| ACTION ITEM |
Copy nothing past the line containing "siteye üye olarak". Transcribe every line of the listing below up to and including it, from the first, except pictures.

*** SOURCE DATA ***

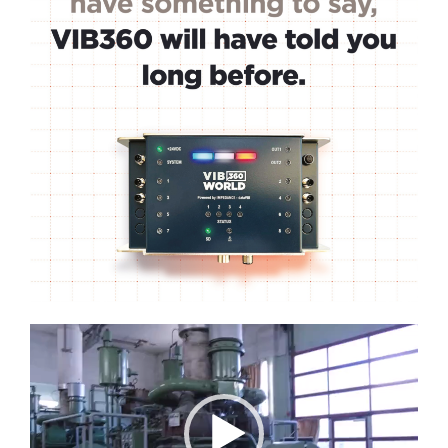
Lecteur
vidéo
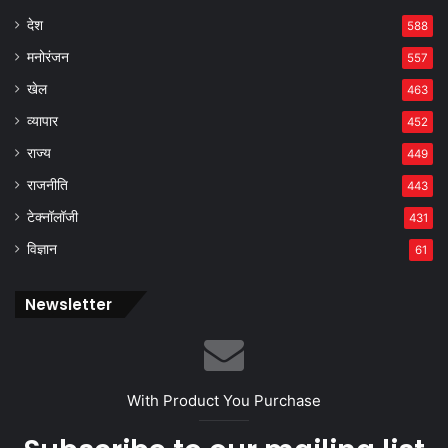
देश
588
मनोरंजन
557
खेल
463
व्यापार
452
राज्य
449
राजनीति
443
टेक्नॉलॉजी
431
विज्ञान
61
Newsletter
With Product You Purchase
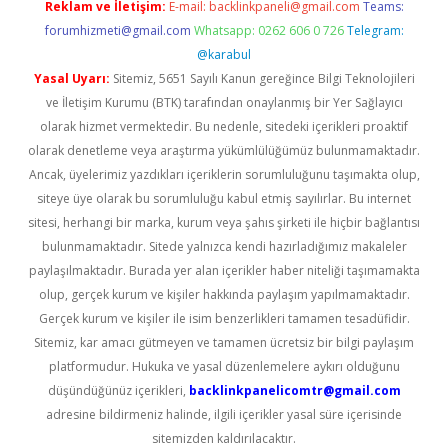
Reklam ve İletişim:
E-mail:
backlinkpaneli@gmail.com
Teams:
forumhizmeti@gmail.com
Whatsapp: 0262 606 0 726
Telegram:
@karabul
Yasal Uyarı:
Sitemiz, 5651 Sayılı Kanun gereğince Bilgi Teknolojileri
ve İletişim Kurumu (BTK) tarafından onaylanmış bir Yer Sağlayıcı
olarak hizmet vermektedir. Bu nedenle, sitedeki içerikleri proaktif
olarak denetleme veya araştırma yükümlülüğümüz bulunmamaktadır.
Ancak, üyelerimiz yazdıkları içeriklerin sorumluluğunu taşımakta olup,
siteye üye olarak bu sorumluluğu kabul etmiş sayılırlar. Bu internet
sitesi, herhangi bir marka, kurum veya şahıs şirketi ile hiçbir bağlantısı
bulunmamaktadır. Sitede yalnızca kendi hazırladığımız makaleler
paylaşılmaktadır. Burada yer alan içerikler haber niteliği taşımamakta
olup, gerçek kurum ve kişiler hakkında paylaşım yapılmamaktadır.
Gerçek kurum ve kişiler ile isim benzerlikleri tamamen tesadüfidir.
Sitemiz, kar amacı gütmeyen ve tamamen ücretsiz bir bilgi paylaşım
platformudur. Hukuka ve yasal düzenlemelere aykırı olduğunu
düşündüğünüz içerikleri,
backlinkpanelicomtr@gmail.com
adresine bildirmeniz halinde, ilgili içerikler yasal süre içerisinde
sitemizden kaldırılacaktır.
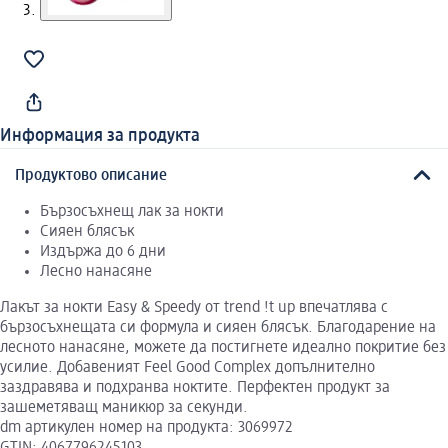
Информация за продукта
Продуктово описание
Бързосъхнещ лак за нокти
Сияен блясък
Издържа до 6 дни
Лесно нанасяне
Лакът за нокти Easy & Speedy от trend !t up впечатлява с
бързосъхнещата си формула и сияен блясък. Благодарение на
лесното нанасяне, можете да постигнете идеално покритие без
усилие. Добавеният Feel Good Complex допълнително
заздравява и подхранва ноктите. Перфектен продукт за
зашеметяващ маникюр за секунди.
dm артикулен номер на продукта: 3069972
GTIN: 4067796245103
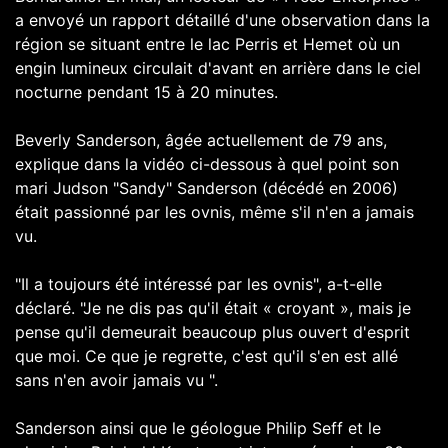
a envoyé un rapport détaillé d'une observation dans la
région se situant entre le lac Perris et Hemet où un
engin lumineux circulait d'avant en arrière dans le ciel
nocturne pendant 15 à 20 minutes.
Beverly Sanderson, âgée actuellement de 79 ans,
explique dans la vidéo ci-dessous à quel point son
mari Judson "Sandy" Sanderson (décédé en 2006)
était passionné par les ovnis, même s'il n'en a jamais
vu.
"Il a toujours été intéressé par les ovnis", a-t-elle
déclaré. "Je ne dis pas qu'il était « croyant », mais je
pense qu'il demeurait beaucoup plus ouvert d'esprit
que moi. Ce que je regrette, c'est qu'il s'en est allé
sans n'en avoir jamais vu ".
Sanderson ainsi que le géologue Philip Seff et le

*** End of SOURCE DATA ***

| ANSWER TO THIS EXERCISE |
Lecteur
vidéo
देश
588
मनोरंजन
557
खेल
463
व्यापार
452
राज्य
449
राजनीति
443
टेक्नॉलॉजी
431
विज्ञान
61
Newsletter
With Product You Purchase
Reklam ve İletişim:
E-mail:
backlinkpaneli@gmail.com
Teams:
forumhizmeti@gmail.com
Whatsapp: 0262 606 0 726
Telegram:
@karabul
Yasal Uyarı:
Sitemiz, 5651 Sayılı Kanun gereğince Bilgi Teknolojileri
ve İletişim Kurumu (BTK) tarafından onaylanmış bir Yer Sağlayıcı
olarak hizmet vermektedir. Bu nedenle, sitedeki içerikleri proaktif
olarak denetleme veya araştırma yükümlülüğümüz bulunmamaktadır.
Ancak, üyelerimiz yazdıkları içeriklerin sorumluluğunu taşımakta olup,
siteye üye olarak bu sorumluluğu kabul etmiş sayılırlar. Bu internet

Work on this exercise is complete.